#335: Soundgarden, "Superunknown" (1994)
In the beginning, sound was all there was. Before the word, a mouth. Before the gardeners, a garden.
There was a thought, and the thought had a song, and the song was growing: stir-scrabble-shudder-slink-climb-out-upward-sink-shudder-quake-burrow-slow. A soft begin. A creeping go.
Now the earth has no ears, except those canals that worms carve, so before worms the dirt heard nothing, and knew nothing of the song. The trees have no ears, except for those holes that beetles make, or woodpeckers bore, so without bugs and birds an aspen heard nothing of its own quaking.
The ocean’s ears it cast up from itself.
The north wind has ears, of course, little knots where it ties the trunks of pines, but the wind’s story is many seasons in the telling—it has no time for secrets other than its own.

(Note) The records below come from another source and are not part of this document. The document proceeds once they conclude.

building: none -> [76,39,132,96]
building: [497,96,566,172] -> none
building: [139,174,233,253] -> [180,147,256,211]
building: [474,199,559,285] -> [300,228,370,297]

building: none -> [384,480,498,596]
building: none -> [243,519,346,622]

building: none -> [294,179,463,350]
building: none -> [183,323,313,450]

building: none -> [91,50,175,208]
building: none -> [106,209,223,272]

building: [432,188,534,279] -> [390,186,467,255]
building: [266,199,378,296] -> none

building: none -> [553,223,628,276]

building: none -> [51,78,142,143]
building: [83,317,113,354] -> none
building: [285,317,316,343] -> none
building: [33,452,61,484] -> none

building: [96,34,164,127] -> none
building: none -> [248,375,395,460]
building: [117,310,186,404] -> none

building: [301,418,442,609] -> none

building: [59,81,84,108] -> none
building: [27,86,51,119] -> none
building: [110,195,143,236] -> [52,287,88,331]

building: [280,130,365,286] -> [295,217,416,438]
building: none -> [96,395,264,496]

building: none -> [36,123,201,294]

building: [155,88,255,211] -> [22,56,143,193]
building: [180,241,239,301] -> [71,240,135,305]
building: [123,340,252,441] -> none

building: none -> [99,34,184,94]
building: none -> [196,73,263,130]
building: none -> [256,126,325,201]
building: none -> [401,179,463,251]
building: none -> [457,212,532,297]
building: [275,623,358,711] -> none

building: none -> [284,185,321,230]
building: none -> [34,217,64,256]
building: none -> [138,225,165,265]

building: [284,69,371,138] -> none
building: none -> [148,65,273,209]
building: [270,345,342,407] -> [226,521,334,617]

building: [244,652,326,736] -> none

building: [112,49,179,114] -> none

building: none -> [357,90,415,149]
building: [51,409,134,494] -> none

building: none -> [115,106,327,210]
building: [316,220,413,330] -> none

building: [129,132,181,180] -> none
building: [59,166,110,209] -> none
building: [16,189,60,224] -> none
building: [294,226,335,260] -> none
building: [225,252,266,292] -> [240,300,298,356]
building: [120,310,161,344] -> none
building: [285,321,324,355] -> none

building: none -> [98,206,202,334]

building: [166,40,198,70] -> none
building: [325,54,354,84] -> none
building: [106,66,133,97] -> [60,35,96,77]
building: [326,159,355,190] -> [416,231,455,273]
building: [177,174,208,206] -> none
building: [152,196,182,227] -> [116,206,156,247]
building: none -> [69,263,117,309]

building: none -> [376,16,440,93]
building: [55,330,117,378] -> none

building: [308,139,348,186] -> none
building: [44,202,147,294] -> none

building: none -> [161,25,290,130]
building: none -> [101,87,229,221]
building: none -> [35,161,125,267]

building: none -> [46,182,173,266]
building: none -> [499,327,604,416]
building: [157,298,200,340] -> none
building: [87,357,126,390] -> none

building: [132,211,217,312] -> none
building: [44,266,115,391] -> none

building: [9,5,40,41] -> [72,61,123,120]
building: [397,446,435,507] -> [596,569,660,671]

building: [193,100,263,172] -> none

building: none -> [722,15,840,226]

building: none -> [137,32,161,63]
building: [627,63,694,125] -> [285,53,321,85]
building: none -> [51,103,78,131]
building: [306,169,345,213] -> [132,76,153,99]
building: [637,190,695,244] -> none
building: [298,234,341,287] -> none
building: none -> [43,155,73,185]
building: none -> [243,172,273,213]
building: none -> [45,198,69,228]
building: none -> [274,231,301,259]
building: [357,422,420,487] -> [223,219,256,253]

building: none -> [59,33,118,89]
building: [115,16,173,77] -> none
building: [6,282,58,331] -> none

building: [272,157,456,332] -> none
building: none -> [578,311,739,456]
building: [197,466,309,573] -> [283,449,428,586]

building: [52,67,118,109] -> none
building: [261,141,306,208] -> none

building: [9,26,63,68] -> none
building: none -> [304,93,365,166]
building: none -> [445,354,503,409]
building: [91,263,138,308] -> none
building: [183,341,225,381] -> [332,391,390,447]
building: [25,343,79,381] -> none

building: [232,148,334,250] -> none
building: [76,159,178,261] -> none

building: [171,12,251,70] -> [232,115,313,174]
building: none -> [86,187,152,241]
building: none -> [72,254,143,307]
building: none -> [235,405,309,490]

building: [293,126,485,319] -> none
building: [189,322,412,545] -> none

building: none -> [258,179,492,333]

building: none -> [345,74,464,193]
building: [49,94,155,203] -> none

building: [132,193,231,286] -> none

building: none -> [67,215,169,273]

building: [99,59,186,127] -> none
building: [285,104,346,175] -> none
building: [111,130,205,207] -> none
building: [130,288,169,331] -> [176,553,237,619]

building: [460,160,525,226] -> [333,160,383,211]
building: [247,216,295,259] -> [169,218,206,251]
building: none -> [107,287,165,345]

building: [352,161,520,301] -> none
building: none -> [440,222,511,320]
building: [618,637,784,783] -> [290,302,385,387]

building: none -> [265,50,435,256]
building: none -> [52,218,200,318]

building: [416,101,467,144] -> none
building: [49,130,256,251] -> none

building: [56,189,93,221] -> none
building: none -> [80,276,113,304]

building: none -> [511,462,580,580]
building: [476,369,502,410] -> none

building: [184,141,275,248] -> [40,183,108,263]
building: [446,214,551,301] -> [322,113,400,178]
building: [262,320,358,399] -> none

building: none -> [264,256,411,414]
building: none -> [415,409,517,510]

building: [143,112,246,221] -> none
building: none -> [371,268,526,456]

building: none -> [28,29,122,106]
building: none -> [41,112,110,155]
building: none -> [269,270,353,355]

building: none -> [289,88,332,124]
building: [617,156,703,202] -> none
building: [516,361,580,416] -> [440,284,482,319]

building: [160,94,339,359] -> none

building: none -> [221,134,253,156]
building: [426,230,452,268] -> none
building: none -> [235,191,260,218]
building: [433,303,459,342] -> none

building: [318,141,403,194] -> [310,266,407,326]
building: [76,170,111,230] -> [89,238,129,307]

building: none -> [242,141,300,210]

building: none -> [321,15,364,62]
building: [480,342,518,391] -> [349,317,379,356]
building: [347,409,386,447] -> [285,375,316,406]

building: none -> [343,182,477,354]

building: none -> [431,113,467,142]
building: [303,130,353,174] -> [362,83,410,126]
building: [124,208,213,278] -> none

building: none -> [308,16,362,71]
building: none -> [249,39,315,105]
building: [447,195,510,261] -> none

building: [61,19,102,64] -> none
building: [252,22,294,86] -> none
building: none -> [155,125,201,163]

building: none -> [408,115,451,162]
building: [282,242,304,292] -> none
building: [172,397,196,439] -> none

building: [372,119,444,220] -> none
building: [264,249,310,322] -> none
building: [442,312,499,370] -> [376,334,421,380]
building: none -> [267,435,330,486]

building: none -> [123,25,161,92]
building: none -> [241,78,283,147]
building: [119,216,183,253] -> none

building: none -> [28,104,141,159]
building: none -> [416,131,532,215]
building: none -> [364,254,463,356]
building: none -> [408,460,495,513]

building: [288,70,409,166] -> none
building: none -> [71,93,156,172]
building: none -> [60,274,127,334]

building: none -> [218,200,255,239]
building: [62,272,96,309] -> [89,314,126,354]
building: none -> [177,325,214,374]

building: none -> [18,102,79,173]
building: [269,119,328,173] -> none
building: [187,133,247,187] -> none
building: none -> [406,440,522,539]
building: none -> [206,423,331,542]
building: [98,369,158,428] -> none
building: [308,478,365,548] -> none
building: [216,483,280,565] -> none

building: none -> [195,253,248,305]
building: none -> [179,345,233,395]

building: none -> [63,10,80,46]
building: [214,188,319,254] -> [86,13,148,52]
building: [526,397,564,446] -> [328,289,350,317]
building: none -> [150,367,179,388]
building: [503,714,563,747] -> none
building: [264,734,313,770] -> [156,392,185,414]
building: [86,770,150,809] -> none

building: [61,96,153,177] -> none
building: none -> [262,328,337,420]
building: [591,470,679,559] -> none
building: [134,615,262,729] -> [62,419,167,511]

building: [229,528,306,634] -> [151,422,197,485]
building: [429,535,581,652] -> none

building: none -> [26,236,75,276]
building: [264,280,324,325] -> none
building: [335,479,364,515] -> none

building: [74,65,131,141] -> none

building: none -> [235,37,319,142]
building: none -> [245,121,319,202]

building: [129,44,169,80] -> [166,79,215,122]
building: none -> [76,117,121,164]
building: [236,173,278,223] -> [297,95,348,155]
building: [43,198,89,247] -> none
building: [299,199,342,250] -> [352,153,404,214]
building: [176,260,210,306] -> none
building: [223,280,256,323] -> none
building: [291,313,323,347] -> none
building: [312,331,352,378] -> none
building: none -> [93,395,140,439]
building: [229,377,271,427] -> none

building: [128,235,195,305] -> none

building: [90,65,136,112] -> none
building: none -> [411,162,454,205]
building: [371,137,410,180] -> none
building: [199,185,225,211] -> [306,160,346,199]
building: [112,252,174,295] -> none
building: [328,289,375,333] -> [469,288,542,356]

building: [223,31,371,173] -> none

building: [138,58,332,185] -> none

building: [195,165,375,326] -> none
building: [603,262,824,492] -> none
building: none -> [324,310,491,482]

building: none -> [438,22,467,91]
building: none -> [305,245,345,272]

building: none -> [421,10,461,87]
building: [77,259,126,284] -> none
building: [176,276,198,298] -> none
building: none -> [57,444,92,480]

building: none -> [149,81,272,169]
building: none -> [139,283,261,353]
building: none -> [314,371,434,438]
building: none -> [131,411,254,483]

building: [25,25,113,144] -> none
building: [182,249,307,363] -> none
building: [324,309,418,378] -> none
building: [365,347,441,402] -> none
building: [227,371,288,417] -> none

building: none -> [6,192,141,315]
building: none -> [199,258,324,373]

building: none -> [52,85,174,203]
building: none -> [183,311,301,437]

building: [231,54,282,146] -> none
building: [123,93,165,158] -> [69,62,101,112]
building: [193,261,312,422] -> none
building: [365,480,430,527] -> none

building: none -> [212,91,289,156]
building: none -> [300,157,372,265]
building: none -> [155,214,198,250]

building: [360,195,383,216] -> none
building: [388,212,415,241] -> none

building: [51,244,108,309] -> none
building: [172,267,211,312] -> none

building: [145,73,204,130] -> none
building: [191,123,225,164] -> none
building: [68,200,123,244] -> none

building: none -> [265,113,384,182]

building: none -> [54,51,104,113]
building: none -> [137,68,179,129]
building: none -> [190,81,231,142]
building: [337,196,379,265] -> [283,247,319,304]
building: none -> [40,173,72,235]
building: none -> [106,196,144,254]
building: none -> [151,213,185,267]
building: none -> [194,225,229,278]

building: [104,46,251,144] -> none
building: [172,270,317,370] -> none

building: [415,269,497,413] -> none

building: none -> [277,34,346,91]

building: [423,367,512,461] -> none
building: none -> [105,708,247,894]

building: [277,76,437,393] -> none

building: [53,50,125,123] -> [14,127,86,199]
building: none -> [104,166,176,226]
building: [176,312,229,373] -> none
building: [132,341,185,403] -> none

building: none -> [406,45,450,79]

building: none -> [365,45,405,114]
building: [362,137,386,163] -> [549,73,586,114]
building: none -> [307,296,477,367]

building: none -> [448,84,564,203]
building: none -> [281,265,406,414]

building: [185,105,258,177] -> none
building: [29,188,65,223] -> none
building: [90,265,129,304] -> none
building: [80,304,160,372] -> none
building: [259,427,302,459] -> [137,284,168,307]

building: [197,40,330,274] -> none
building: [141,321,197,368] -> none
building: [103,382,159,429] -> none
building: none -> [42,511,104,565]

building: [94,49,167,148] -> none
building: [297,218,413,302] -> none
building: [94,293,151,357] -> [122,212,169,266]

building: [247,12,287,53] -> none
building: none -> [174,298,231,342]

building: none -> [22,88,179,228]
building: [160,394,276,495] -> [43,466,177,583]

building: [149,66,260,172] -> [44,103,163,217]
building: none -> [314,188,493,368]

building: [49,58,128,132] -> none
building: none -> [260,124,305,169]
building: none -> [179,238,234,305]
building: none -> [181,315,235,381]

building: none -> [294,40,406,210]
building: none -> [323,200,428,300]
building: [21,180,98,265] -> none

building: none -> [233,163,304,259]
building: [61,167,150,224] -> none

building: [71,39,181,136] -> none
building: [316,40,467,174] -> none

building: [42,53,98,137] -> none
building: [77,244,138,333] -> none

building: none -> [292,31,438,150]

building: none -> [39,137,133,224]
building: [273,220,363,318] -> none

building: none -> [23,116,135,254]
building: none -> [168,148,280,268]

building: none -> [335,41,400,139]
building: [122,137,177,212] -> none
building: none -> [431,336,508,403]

Listening was born slowly.
But oh, we humans liked it.
Music was the earliest form of storytelling. In fact, we told our very first stories to our mothers with our heartbeats. What they heard from us enchanted them, and they carried our little rhythms with them wherever they went, sometimes exclaiming, sometimes urging others to listen, to hear with their palms, their seashell ears, our overtures. Our Movement Is.
Later, we made instruments outside of our bodies. Whatever else we’ve done, we taught the stones to speak; we turned trees into their own tongues, stroked the stretched skin of our animal brethren until the voice of the dead thundered among us.
When the wind sawed through our teeth we heard it whisper—but through a whittled flute, we heard our own souls clearly for the first time. They were so beautiful, caves relaxed into tunnels. Swamps eased to rivers. Lakes leapt in joyful hives of steam.
That’s probably why we’re in this mess, if I’m honest. We fell in love with the sound of ourselves, and we never looked back.
Forgive me father, for I have sinned—last week I listened to Vance Joy’s “Georgia” thirty-six times on Monday alone. Work was terrible and lobotomies are a rather permanent coping strategy when you’re twenty-six and still nominally charming to non-relatives.
On Tuesday, I blared Japanese theme songs in my headphones for three straight hours and then blamed my headache on a lack of sleep. Yes, I’m aware gluttony is one of the seven deadlies. No, I do not think turning the volume down would make much of a difference in the long run.
Wednesday was a hard day. Morning and afternoon passed in a haze of horror, while I sorted image after image out of a manuscript at work. My employers publish criminal justice textbooks—their authors have a fortitude I lack, fearlessly engaging those subjects at which I can hardly bear to glance.
There is a grimness to the slump of a body bag that suggests there will be no victory over the grave. I sat, poring over the broken teeth of a bombed-out bus, the ache of a shattered elementary school window, until Tchaikovsky wrestled me from my chair. In the bathroom, I hunched at the sink and felt the spines of a million feathers needle into my flesh. I don’t care what the DJ calls it—Swan Lake is never “easy listening.” In fact, that whole term is misguided. Listening is hard.
On Thursday I wrote an essay about music. It wasn’t a very good essay—I’m not much of a musician—but if Eudora Welty is right, and the voice that speaks in your head when you read is really the voice of the story, then writing is a kind of listening, sure as anything. Maybe that’s why writing about writing is so difficult; it’s a way of eavesdropping on the eavesdropper: reflexive, chaotic, and generally fruitless.
More often, we’re better off listening to the stories the world is trying to tell us. The ones that stick, like little bits of pop tunes, hanging around our brains. When we concentrate on those stories, whether it’s to hear the reader-voice, or just to catch the last notes of that sweet, lingering tune, something amazing happens. We shut the hell up for a minute, and remember that we’re part of a story.
I’m not going to lie—this is a fucked up time we live in, and a fucked up time we leave behind. Stories of transformation are so often plagued by tragedy or violence—not every curse is lifted; not all who suffer are freed. But our story—the song of humanity—doesn’t end in darkness. I was resting in the garden when the north wind told me so.